### ASSIGNMENT
Return only the number of lines in the entries below that hold the word "diagram".

GIVEN ENTRIES START

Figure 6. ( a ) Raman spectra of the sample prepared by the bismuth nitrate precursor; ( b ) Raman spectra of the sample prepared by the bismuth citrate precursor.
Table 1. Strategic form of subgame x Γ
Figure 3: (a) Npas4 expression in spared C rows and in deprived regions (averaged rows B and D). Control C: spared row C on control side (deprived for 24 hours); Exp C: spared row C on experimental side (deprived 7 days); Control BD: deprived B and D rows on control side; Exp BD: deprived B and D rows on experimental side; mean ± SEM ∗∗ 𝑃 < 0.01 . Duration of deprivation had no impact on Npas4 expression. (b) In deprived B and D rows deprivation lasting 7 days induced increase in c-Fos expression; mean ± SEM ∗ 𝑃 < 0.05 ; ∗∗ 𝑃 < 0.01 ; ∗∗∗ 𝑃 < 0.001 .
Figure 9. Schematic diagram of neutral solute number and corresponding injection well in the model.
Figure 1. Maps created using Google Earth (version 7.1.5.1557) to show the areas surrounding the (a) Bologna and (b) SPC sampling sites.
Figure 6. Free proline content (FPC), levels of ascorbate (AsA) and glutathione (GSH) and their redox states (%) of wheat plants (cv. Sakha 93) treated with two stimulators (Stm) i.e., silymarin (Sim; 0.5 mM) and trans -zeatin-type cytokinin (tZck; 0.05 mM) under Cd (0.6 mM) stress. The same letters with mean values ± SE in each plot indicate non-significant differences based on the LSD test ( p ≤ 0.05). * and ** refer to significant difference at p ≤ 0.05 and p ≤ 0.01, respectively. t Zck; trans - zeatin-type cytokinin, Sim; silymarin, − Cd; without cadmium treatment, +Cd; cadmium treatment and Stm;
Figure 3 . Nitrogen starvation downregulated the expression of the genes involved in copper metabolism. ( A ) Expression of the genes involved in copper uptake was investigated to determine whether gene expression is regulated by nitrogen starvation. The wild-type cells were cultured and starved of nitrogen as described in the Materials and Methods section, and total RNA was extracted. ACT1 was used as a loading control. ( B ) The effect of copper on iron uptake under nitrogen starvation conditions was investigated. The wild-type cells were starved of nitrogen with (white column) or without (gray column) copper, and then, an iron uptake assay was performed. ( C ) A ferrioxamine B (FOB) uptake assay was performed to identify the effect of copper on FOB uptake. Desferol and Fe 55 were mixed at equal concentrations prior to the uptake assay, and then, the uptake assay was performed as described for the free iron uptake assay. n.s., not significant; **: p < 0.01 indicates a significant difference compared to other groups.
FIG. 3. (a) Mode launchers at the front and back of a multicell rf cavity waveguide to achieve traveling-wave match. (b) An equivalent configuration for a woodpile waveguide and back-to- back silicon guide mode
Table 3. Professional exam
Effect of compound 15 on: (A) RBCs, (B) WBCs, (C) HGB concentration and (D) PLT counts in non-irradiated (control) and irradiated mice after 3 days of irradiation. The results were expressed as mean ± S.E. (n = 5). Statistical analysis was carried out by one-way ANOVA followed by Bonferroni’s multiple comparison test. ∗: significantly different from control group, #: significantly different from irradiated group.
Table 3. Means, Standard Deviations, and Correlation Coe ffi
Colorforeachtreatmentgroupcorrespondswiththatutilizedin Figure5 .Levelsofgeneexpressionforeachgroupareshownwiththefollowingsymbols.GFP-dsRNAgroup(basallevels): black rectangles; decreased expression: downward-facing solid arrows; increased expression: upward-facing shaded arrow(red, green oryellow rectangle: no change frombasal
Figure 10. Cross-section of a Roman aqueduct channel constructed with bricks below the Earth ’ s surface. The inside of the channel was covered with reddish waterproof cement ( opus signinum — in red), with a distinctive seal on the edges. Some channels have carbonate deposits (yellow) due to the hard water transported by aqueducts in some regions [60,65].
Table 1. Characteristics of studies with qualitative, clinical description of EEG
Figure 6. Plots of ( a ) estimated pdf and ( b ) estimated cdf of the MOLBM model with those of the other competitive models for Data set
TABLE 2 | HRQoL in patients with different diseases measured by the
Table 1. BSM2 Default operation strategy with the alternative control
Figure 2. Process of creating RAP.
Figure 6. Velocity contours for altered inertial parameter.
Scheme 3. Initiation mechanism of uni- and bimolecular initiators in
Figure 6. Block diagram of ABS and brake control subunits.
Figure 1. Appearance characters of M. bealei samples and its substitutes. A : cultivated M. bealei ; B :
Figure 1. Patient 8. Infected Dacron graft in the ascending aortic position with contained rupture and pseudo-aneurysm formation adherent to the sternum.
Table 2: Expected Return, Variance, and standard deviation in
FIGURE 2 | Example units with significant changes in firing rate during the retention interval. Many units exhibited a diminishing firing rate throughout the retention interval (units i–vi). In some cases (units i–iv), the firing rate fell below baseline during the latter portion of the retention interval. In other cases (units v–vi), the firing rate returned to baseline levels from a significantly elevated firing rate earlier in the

GIVEN ENTRIES END

### ANSWER SPACE
2